Recently House of Representatives Whip Eric Cantor admitted that there is a problem with the disequity in wealth in this country. The brief commentary, here, is worth reading.

Probably a more honest assessment of who has, and who deserves, and how they get what, was this letter to the editor in yesterday’s Minneapolis Star Tribune. The letter could be a useful springboard for conversation; far more useful than playing the information game on Rep. Kantor’s court.

Here’s the letter:

State Rep. Carly Melin, D-Hibbing, said the Occupy Wall Street crowd is bringing a voice back to working people and the middle class. But Wall Street already gave a voice to my father, a Coca-Cola truck driver out of the Eagan plant, and to millions of working people.

In the ’80s, he researched, then invested $10,000 in a junk stock and made a fortune, in his opinion.
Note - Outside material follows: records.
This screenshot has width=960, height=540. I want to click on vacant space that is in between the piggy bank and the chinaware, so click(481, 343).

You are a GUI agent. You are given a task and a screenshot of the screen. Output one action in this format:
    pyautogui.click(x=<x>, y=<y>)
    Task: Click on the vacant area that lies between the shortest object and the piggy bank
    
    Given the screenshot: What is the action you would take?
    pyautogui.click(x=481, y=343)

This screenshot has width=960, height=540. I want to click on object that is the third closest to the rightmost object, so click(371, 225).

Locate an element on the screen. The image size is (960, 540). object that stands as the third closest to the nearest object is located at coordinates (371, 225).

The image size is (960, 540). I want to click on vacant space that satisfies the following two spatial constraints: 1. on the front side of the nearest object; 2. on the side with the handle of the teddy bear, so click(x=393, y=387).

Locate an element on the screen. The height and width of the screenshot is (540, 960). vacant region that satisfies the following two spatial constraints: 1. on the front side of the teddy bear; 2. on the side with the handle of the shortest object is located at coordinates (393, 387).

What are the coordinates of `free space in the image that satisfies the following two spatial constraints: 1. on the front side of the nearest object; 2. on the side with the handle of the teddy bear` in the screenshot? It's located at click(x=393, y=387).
No broker — he trusted only his own counsel. He then researched and invested in other stocks, both risky and mainstream, and made more money. Over the years, he turned the $10,000 into $4 million. Boy, did he find his voice, nagging everyone he knew to invest in the stock market.
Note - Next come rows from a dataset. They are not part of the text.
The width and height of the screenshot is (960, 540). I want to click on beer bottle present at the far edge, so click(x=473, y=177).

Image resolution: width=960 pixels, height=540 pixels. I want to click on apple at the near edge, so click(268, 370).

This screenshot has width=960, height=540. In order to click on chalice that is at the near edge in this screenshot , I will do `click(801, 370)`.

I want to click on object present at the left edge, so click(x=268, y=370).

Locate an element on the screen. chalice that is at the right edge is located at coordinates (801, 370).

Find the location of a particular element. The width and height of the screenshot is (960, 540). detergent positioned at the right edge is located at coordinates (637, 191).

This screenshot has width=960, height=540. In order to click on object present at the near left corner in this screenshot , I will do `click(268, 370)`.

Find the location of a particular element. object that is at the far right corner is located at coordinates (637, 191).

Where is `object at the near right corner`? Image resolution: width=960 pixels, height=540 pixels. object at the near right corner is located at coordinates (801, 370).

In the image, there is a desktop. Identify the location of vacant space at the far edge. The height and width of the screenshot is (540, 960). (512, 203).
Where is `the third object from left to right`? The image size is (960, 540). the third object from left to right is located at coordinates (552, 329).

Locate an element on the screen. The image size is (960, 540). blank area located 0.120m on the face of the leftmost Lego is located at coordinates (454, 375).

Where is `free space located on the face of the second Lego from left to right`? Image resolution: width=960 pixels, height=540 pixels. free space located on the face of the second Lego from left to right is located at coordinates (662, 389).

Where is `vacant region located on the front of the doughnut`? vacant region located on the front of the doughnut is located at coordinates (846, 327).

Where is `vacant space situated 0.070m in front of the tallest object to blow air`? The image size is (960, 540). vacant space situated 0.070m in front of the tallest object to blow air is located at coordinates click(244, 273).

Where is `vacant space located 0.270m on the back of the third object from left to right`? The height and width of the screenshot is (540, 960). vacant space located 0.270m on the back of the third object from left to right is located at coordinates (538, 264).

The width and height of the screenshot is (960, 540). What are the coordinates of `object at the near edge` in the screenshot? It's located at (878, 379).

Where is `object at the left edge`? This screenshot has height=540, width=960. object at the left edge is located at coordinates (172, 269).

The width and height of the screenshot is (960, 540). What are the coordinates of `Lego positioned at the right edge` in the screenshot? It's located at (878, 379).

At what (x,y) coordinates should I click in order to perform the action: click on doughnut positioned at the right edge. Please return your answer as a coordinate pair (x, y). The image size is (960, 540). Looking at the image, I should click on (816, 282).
Everyone wants the dishonest bums on Wall Street out, and no one was happier than my father when they caught a crook on Wall Street or in Washington. Melin’s real interest is in vilifying Wall Street itself. You never hear her, or others like U.S. Reps. Keith Ellison or Barney Frank, speak of how many millions of Americans of modest means became middle-class or rich when they took a chance on Wall Street.

My dad said that the way to make money for your family is to get up and go to work five days a week or more, save, and invest in the stock market. No guarantee — but when it comes to ideas that work, I would take the advice of a working man or businessman over the theories of a politician.
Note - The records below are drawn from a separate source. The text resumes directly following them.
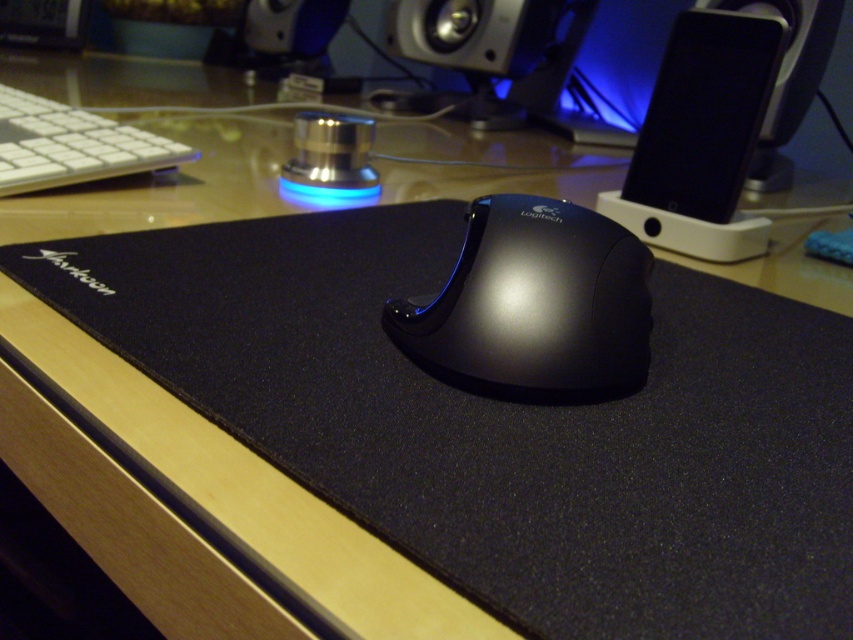
You are organizing your desk and need to place a new 12 inch wide laptop between the white matte keyboard at upper left and the metallic silver speaker at upper center. Can the laptop fit between them without overlapping either object?

The distance between the white matte keyboard at upper left and the metallic silver speaker at upper center is 31.51 inches, which is more than enough to fit a 12 inch wide laptop between them without overlapping either object.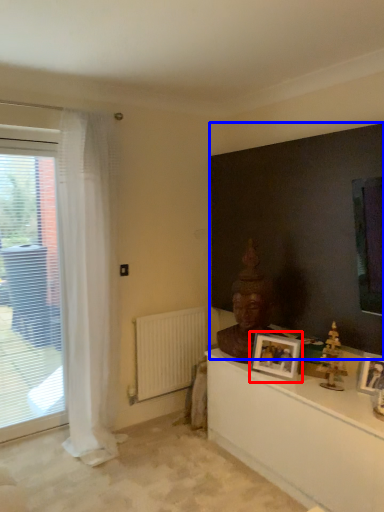
Question: Which point is closer to the camera, picture frame (highlighted by a red box) or backdrop (highlighted by a blue box)?

Choices:
 (A) picture frame
 (B) backdrop

Answer: (B)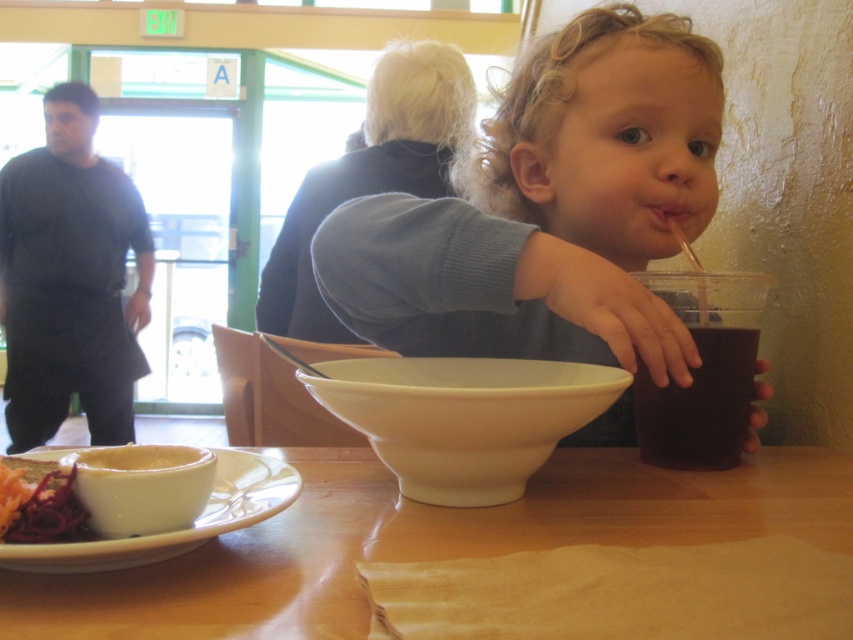
Is point (672, 458) positioned behind point (10, 456)?

Yes, point (672, 458) is behind point (10, 456).

Does dark matte cup at right lie behind shiny red beets at lower left?

Yes, it is.

Between point (724, 428) and point (73, 493), which one is positioned in front?

Point (73, 493) is in front.

Image resolution: width=853 pixels, height=640 pixels. Find the location of `dark matte cup at right`. dark matte cup at right is located at coordinates (699, 401).

Between point (704, 221) and point (30, 291), which one is positioned in front?

Point (704, 221) is in front.

Where is `smooth plastic cup at center`? smooth plastic cup at center is located at coordinates (549, 209).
One expects a high profile politician like Cantor to distort and manipulate by omission or commission. Voluntary sharing of wealth has never worked, ever. There might be an occasional glimmer of guilt: think of those ubiquitous Carnegie libraries which still dot towns and cities nationwide. But by and large, once you get addicted to acquiring of wealth, you are equally addicted to retaining control over it.

Maureen Hansen lays out a more ordinary scenario: her Dad figures out a way to make a fast buck in Wall Street Junk Bonds, and did well.

She admits there is no guarantee of riches, but her Dad got very lucky in the casino-for-the-little-guys that is Wall Street. He basically hit the casino jackpot by gambling the American Way.

If it were only that simple.

There is a big untold back story to Ms Hansen’s fascinating letter.

One would guess her Dad is deceased. If not, he certainly will be.

If he’s lucky and his pile continues to grow, and she is an only child, will she inherit this wealth? And, if so, is this wealth she inherits wealth that she “earned”?

By accident of birthright, does she then deserve to be rich? And someone else poor?

There are endless questions in this business of wealth distribution. All that is absolutely certain is that there is a hideous imbalance in wealth in today’s United States and those have more’s have shown little or no inclination to share their bounty with those who can’t imagine such wealth, much less being able to invest in the stock market.

The “lucky duckies” who have nearly cornered the wealth in the United States have got a heckuva deal, and Eric Cantor and his ilk know it.

And they have no interest or inclination to share…. After all, they hope to participate in this largesse of the 1% themselves, someday.